§ **HOW TO COMPLETE THIS TASK**: Give back exactly the line containing "(640, 476) = (606, 445): green" together with all the lines after it, ending at the final line below.

Coordinate-based object records
━━━━━━━━━━━━━━━━
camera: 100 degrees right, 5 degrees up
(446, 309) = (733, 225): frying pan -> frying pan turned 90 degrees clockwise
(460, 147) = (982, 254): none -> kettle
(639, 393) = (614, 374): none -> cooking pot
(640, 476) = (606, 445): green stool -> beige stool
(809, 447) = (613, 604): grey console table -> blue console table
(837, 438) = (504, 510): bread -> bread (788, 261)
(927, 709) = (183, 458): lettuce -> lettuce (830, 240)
━━━━━━━━━━━━━━━━
§ **TASK ANSWER**:
(640, 476) = (606, 445): green stool -> beige stool
(809, 447) = (613, 604): grey console table -> blue console table
(837, 438) = (504, 510): bread -> bread (788, 261)
(927, 709) = (183, 458): lettuce -> lettuce (830, 240)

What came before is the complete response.